In a problem I've been doing it is stated to show that even though the function is differentiable along the coordinate axes, it is nowhere analytic. By definition, a function is differentiable if the following limit exists and is finite $$\lim _{\Delta z \to0 }\frac{f\left ( z+\Delta z \right )-f\left ( z \right )}{\Delta z}.$$
Along the x-axis I got something like $f^{'}\left ( z \right )=3x^{2}+3x$(it's important that it exists). Similar analysis holds for the y-axis. The Cauchy-Riemann equations yield the following system : $$x^{2}+y^{2}=y^{2}+x^{2}$$ $$xy=-xy$$ That means the the necessary conditions are met only along the lines $x=0$ or $y=0$. The partials of $u$ and $v$ are elementary functions and as such are continuous on their whole domain(which includes the axes). I have, thus proven that the function IS differentiable along the axes, which is contrary to the problem's statement. This seemed a bit odd, so I tried doing this analysis by definition, namely, after proving differentiability(the difference between analyticity and differentiabilty is subtle) I used the following two definitions:
Definition 1. A function is analytic in a point if it is differentiable in SOME neighborhood of that point.

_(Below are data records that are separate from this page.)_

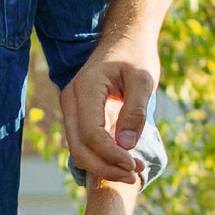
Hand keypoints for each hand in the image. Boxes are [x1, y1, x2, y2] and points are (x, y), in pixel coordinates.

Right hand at [59, 32, 158, 182]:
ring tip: (133, 171)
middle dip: (106, 167)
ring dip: (103, 166)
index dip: (111, 155)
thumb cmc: (136, 56)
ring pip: (78, 150)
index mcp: (85, 89)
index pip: (91, 133)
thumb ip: (135, 111)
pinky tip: (123, 163)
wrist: (125, 39)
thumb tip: (126, 146)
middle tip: (135, 174)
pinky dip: (101, 158)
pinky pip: (83, 144)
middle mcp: (71, 100)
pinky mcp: (79, 116)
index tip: (135, 165)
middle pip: (78, 148)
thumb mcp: (143, 79)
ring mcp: (71, 109)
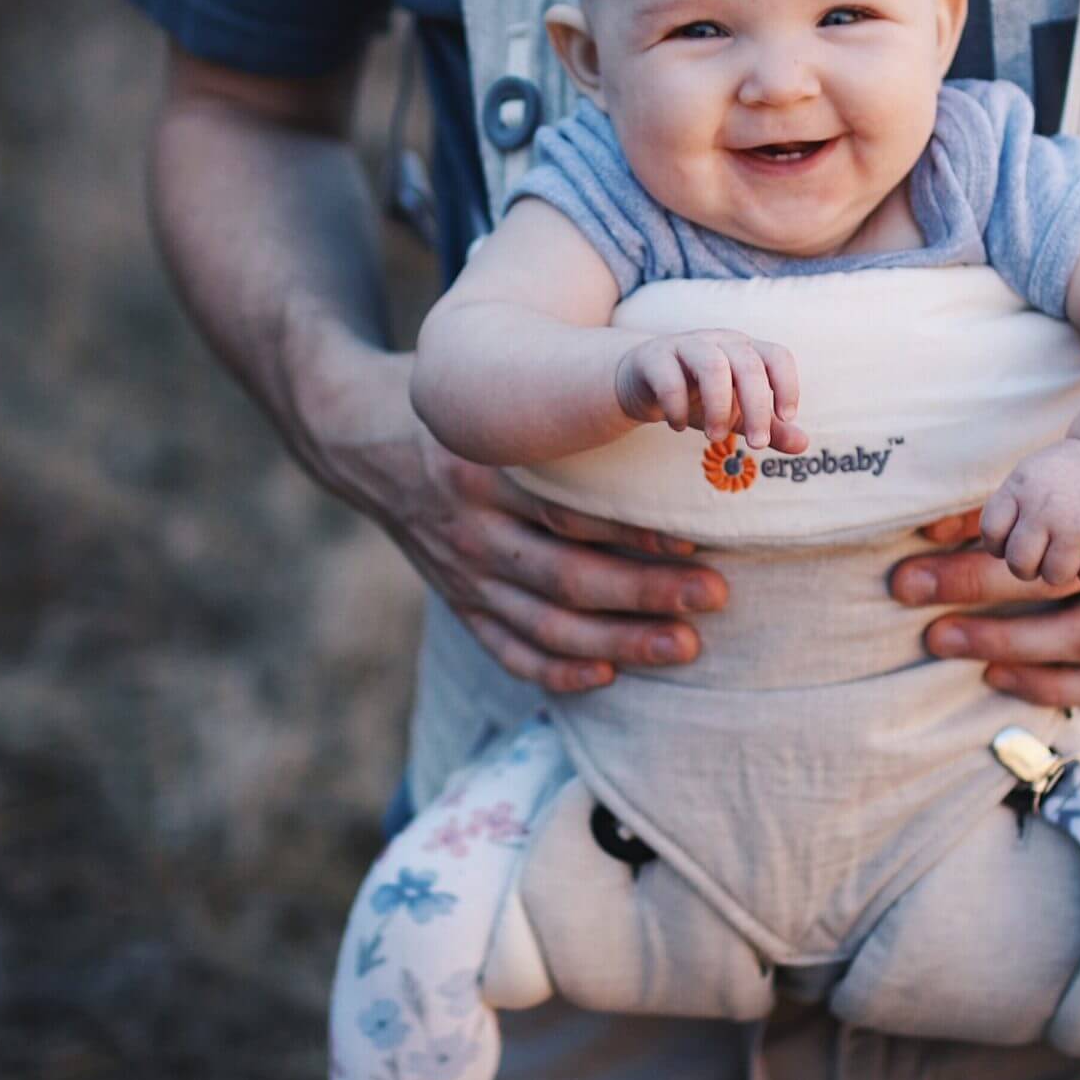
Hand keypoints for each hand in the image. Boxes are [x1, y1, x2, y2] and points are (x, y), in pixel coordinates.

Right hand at [313, 350, 727, 692]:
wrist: (364, 441)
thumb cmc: (462, 414)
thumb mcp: (500, 403)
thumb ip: (564, 420)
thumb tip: (667, 413)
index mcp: (484, 474)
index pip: (568, 515)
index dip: (634, 534)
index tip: (699, 536)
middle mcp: (471, 531)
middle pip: (567, 577)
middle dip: (646, 592)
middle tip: (715, 593)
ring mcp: (461, 574)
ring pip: (546, 624)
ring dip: (620, 640)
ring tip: (684, 643)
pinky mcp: (457, 601)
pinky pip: (506, 649)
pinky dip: (556, 671)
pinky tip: (607, 676)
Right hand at [614, 330, 809, 452]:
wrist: (642, 384)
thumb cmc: (698, 397)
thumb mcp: (736, 415)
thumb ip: (768, 428)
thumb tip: (803, 445)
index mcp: (745, 351)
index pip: (777, 356)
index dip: (788, 385)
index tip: (786, 418)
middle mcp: (719, 342)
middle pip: (748, 365)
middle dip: (757, 408)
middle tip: (756, 445)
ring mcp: (685, 345)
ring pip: (712, 366)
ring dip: (719, 407)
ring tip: (715, 438)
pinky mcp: (654, 357)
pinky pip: (669, 378)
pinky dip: (677, 408)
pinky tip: (678, 427)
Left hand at [889, 401, 1079, 706]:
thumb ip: (1042, 482)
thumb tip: (945, 519)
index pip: (1051, 543)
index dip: (978, 555)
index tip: (915, 552)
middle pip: (1060, 600)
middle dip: (977, 602)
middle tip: (911, 595)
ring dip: (1008, 649)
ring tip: (945, 640)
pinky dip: (1055, 687)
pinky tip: (1002, 677)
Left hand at [981, 438, 1079, 586]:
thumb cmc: (1061, 478)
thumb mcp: (1025, 480)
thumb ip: (1005, 511)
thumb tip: (977, 548)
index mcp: (1019, 489)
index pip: (991, 534)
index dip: (1001, 544)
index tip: (1018, 537)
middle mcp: (1045, 507)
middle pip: (1020, 564)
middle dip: (1029, 566)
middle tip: (1044, 552)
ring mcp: (1078, 524)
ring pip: (1055, 576)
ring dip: (1063, 568)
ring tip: (1073, 546)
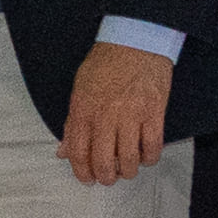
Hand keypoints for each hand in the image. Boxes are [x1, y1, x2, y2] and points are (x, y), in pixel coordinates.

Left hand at [59, 40, 172, 186]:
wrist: (135, 40)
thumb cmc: (107, 62)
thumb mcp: (80, 88)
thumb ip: (72, 122)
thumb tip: (63, 151)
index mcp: (83, 109)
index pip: (78, 152)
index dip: (82, 172)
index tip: (87, 178)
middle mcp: (105, 115)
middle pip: (103, 162)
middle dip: (105, 177)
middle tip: (108, 177)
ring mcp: (131, 115)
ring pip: (128, 160)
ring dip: (127, 171)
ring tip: (127, 169)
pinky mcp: (154, 112)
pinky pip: (152, 147)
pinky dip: (149, 158)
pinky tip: (145, 156)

This obviously holds true for every point on the axes.
Definition 2. A function is analytic in some region if it is analytic in every point of that region.
This intuitively also holds true. One point where this might break down is the fact that the axes might not even be considered regions(which are open here, in the topological sense.). By all definitions I have read and searched for, a line is to be considered an open region. Please, feel free to prove me wrong, as I have been thinking this over for a long period.